Petitioners also kept pedigrees and show records for their
horses. Starting in about 1993, Mr. McKeever began studying
bloodlines and pedigrees. Petitioners did not keep heat and
health records for their horses, except for copies of veterinary
bills and notations made on a small calendar kept in their barn.
Petitioners did not prepare written profit and loss
projections for the taxable years 1991, 1992, and 1993 concerning
their horse activity, or any of their other activities, nor have
they prepared any such projections for taxable years commencing
after 1993 through the trial in this case.9
9In 1998, after the petition in this case had been filed,
petitioners consulted an accountant with experience in the horse
industry, Patrick J. Hurley. At Mr. Hurley’s suggestion,
petitioners began using a computerized record keeping system.

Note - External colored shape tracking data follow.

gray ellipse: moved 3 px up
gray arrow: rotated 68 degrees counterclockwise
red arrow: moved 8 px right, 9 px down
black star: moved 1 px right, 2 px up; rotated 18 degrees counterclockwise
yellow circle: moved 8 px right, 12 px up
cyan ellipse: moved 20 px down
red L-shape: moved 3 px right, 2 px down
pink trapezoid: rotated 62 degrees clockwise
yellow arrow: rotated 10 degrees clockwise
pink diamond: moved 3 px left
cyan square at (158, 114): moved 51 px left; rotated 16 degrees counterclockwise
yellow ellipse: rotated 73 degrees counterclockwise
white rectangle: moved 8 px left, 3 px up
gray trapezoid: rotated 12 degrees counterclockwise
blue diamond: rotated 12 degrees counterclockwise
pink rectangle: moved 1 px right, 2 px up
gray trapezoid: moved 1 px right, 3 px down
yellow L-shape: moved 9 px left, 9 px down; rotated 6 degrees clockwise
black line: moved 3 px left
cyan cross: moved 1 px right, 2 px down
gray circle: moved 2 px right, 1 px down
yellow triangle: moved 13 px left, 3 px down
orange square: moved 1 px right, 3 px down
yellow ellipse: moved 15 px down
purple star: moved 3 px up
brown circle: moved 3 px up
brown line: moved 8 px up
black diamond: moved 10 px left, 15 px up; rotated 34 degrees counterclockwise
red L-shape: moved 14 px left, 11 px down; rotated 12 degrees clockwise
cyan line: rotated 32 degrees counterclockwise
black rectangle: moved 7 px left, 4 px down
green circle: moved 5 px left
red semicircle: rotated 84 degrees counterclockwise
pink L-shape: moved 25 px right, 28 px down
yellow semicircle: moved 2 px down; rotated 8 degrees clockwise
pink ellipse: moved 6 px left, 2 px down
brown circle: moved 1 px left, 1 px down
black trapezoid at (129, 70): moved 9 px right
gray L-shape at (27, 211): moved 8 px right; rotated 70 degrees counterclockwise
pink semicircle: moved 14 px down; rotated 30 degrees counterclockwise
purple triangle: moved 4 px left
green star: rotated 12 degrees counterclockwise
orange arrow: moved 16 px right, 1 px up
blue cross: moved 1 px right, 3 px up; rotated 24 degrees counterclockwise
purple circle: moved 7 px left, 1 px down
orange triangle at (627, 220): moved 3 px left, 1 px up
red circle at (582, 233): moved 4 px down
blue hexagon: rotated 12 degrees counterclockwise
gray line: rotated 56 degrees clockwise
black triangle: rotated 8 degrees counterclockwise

Mr. Hurley provided petitioners with a sample “Summary of
Operations” for a horse business and advised them to prepare a
similar document. Petitioners prepared a summary of operations
for their horse activity for the years 1988 through 1998, which
they refer to as a business plan. The document summarizes
various facts related to the horse activity and indicates in very
general terms how petitioners plan to improve the profitability
of the activity. The document does not indicate what level of
income would be required to achieve profitability or to what
extent expenses might be reduced. Although petitioners
maintained detailed expense records, the summary of operations
does not analyze any of the past expenses to determine whether
any adjustments to those expenses could improve profitability.